VII. DID TESTIMONY OF CROCKETT STEVENS’ PRIOR FELONY CONVICTIONS CONSTITUTE REVERSIBLE ERROR?

The testimony of Crockett Stevens was presented via deposition. During the deposition, the prosecutor asked Stevens if he had ever been convicted of a felony. Following up on Stevens’ affirmative answer, the prosecutor asked whether Stevens had more than that one felony conviction, when the conviction occurred, whether he had only been convicted of a felony that had been thrown out by the “Sixth Circuit,” and whether he had a conviction on his record at the time the deposition was taken. Defense counsel objected to every question following the initial inquiry, relying on KRE 609, and arguing that any follow up is barred, once the conviction is acknowledged.

Data items >>

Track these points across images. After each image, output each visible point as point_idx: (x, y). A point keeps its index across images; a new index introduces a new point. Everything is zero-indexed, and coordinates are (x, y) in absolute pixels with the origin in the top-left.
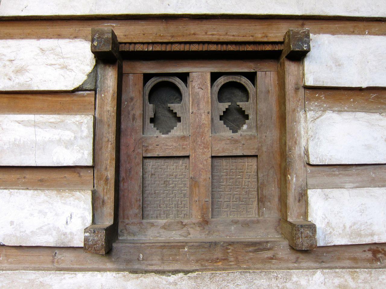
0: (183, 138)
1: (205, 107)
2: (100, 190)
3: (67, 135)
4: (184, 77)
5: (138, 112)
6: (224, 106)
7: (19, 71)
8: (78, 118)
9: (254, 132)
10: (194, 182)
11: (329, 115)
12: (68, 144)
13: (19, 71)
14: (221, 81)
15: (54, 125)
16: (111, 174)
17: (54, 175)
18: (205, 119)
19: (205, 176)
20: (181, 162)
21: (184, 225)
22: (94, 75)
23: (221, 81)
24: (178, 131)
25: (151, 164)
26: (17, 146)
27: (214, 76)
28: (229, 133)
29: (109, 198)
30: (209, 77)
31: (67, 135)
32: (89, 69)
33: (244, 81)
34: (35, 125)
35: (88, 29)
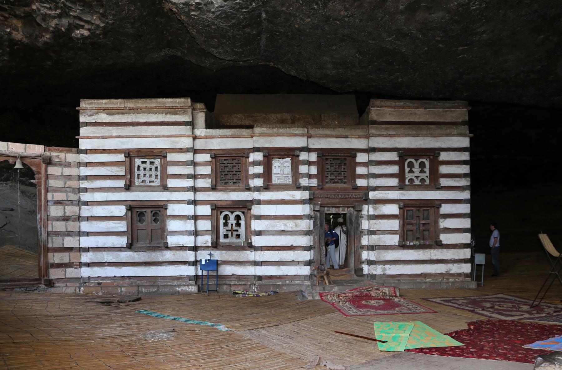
0: (145, 225)
1: (150, 218)
2: (129, 237)
3: (122, 225)
4: (145, 211)
5: (136, 220)
6: (154, 218)
7: (112, 212)
8: (124, 222)
9: (160, 224)
10: (148, 234)
11: (172, 221)
12: (122, 227)
13: (112, 212)
14: (153, 212)
15: (119, 223)
16: (130, 233)
17: (120, 233)
18: (150, 221)
19: (150, 233)
20: (145, 230)
21: (146, 244)
22: (126, 213)
23: (153, 212)
24: (144, 224)
25: (139, 231)
26: (112, 228)
27: (152, 212)
28: (155, 224)
29: (130, 238)
30: (150, 212)
31: (122, 225)
32: (125, 212)
33: (158, 212)
34: (115, 223)
35: (125, 203)
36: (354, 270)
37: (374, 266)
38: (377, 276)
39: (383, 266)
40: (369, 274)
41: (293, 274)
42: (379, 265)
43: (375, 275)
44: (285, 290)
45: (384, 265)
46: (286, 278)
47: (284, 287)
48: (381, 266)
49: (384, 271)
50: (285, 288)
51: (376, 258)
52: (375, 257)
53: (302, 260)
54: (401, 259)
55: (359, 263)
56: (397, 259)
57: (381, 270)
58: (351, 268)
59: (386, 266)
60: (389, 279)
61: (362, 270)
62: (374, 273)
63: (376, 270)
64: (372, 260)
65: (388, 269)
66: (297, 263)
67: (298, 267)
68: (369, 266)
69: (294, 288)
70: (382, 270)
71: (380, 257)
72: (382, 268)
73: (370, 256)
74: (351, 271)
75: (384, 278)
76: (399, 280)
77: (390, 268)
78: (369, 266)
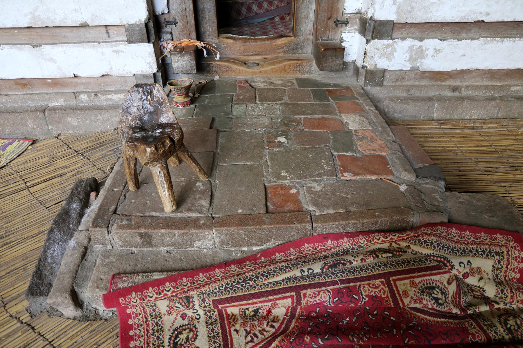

EXERCISE TASKS >>
**A.** In the passage on Crockett Stevens' prior convictions, update the section starting with "The testimony of" and going on through "conviction is acknowledged.", replacing "prosecutor" with "Commonwealth's attorney".
**B.** Answer these questions using the passage on Crockett Stevens' prior convictions:
(i) How was the testimony of Crockett Stevens presented?
(ii) Who asked Stevens whether he had ever been convicted of a felony?
(iii) What rule did defense counsel rely on when objecting?

ANSWERS FOR THE TASKS >>
**A.**
The testimony of Crockett Stevens was presented via deposition. During the deposition, the Commonwealth's attorney asked Stevens if he had ever been convicted of a felony. Following up on Stevens’ affirmative answer, the Commonwealth's attorney asked whether Stevens had more than that one felony conviction, when the conviction occurred, whether he had only been convicted of a felony that had been thrown out by the “Sixth Circuit,” and whether he had a conviction on his record at the time the deposition was taken. Defense counsel objected to every question following the initial inquiry, relying on KRE 609, and arguing that any follow up is barred, once the conviction is acknowledged.

**B.**
(i) It was presented via deposition.
(ii) The prosecutor asked him.
(iii) Defense counsel relied on KRE 609.